The US should respond more firmly to China’s increasing “gray zone” tactics near Taiwan to help the country maintain the “status quo” in the region, academics attending a forum hosted by The Project 2049 Institute in Arlington, Virginia, said on Monday.
The forum was titled “Under Pressure: China’s Coercive Campaign in the Taiwan Strait.”
Since September 2020, the frequency, scale, diversity and complexity of the Chinese People’s Liberation Army’s (PLA) activity near Taiwan have all increased, said Ben Lewis, an independent defense analyst based in Washington who specializes in Chinese military development and Taiwanese security issues.
Photo: CNA
He is also a cofounder of PLATracker, a Web site dedicated to providing data-driven analysis of Chinese military activity and regional security developments in Asia.

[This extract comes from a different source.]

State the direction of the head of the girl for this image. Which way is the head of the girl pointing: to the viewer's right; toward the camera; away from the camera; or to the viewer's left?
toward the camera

“The PLA is transitioning from kind of having a presence to making the presence mean something by training,” Lewis said.
First and foremost this gives the PLA a chance to practice, he said, adding that it is practicing joint air operations and bringing in new air capabilities.
Second, it puts a strain on Taiwan’s defenses, forcing it to scramble its jets in response when needed, Lewis said.

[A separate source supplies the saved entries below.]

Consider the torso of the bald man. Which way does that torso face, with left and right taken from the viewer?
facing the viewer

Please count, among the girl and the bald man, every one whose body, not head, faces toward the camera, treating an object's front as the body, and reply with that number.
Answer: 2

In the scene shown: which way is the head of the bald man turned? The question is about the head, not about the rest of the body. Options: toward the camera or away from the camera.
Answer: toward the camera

It is also a tool for Beijing to signal its displeasure with geopolitical developments involving Taiwan, he added.
China is trying to normalize these activities to ensure the PLA’s presence is not seen as provocative, Lewis said.

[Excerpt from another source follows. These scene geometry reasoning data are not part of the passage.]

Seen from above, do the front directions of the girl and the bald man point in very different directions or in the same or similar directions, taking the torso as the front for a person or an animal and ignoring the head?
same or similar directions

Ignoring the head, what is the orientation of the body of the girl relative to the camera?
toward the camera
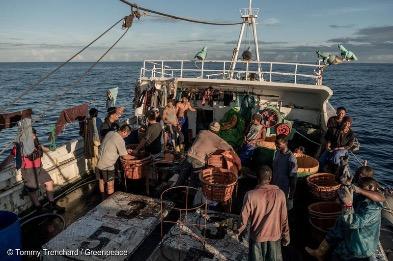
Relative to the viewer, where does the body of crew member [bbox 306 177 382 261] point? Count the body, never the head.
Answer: to the viewer's left

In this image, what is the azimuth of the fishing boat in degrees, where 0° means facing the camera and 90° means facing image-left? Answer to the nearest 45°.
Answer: approximately 180°

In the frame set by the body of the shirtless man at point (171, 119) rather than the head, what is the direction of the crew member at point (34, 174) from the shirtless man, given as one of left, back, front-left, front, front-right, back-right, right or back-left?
front-right

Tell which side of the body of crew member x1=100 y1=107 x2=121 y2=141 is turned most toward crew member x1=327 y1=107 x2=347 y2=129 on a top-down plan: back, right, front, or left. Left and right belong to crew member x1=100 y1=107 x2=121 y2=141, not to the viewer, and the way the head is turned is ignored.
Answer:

“They’ve been very successful in making it so that the press doesn’t comment on 15 aircraft crossing the medium line,” he said. “You have to kind of hit 25 or 30 now for it to hit the wires.”
“To assert a de facto control over the airspace around Taiwan, they go up to the contiguous zone” and have naval ships around the nation now on a near permanent basis, he said.
Subsequently, “the PLA is always around and it doesn’t really catch people’s eyes as much as it used to,” Lewis said.
Regarding law enforcement operations around Kinmen County, Beijing stated that its goal was to normalize the presence of the China Coast Guard in prohibited waters off Kinmen, he said.
The Ministry of National Defense should improve its information sharing practices regarding Beijing’s moves, which would also give people more confidence in Taiwan’s ability to defend itself, Lewis said.
The cross-strait “status quo” is being changed on a daily basis, but Washington’s support for the “status quo” is “inadequate,” he said.
Against such a backdrop, the US would conduct law-enforcement drills with Taiwan’s coast guard, Lewis said.
It is a fairly non provocative way to not only show support, but also learn about what China is doing, he said.
The US needs to more often and more harshly publicly condemn the PLA’s destabilizing activities, asserting that the Taiwan Relations Act does apply to non-kinetic changes to the “status quo,” he said.
Dan Blumenthal, a senior fellow at the American Enterprise Institute, agreed that the US and Taiwan’s coast guard should hold joint law-enforcement drills.
Under the International Civil Aviation Organization, the US and its partners should team up to deter China’s efforts to normalize intrusions into Taiwan’s air defense identification zone, he said.
The US and the international community should also say something about Taiwan’s maritime rights under international law, if China claims that Taiwan does not have normal rights under international law, Blumenthal said.
Project 2049 Institute chairman Randall Schriver, former US assistant secretary of defense for Indo-Pacific security affairs, said some people call the Chinese tendency toward incrementalism “salami slicing.”
“But no strong response, robust response in the gray zone and to coercive activities will lead to pocketing of those gains as new normals,” he said.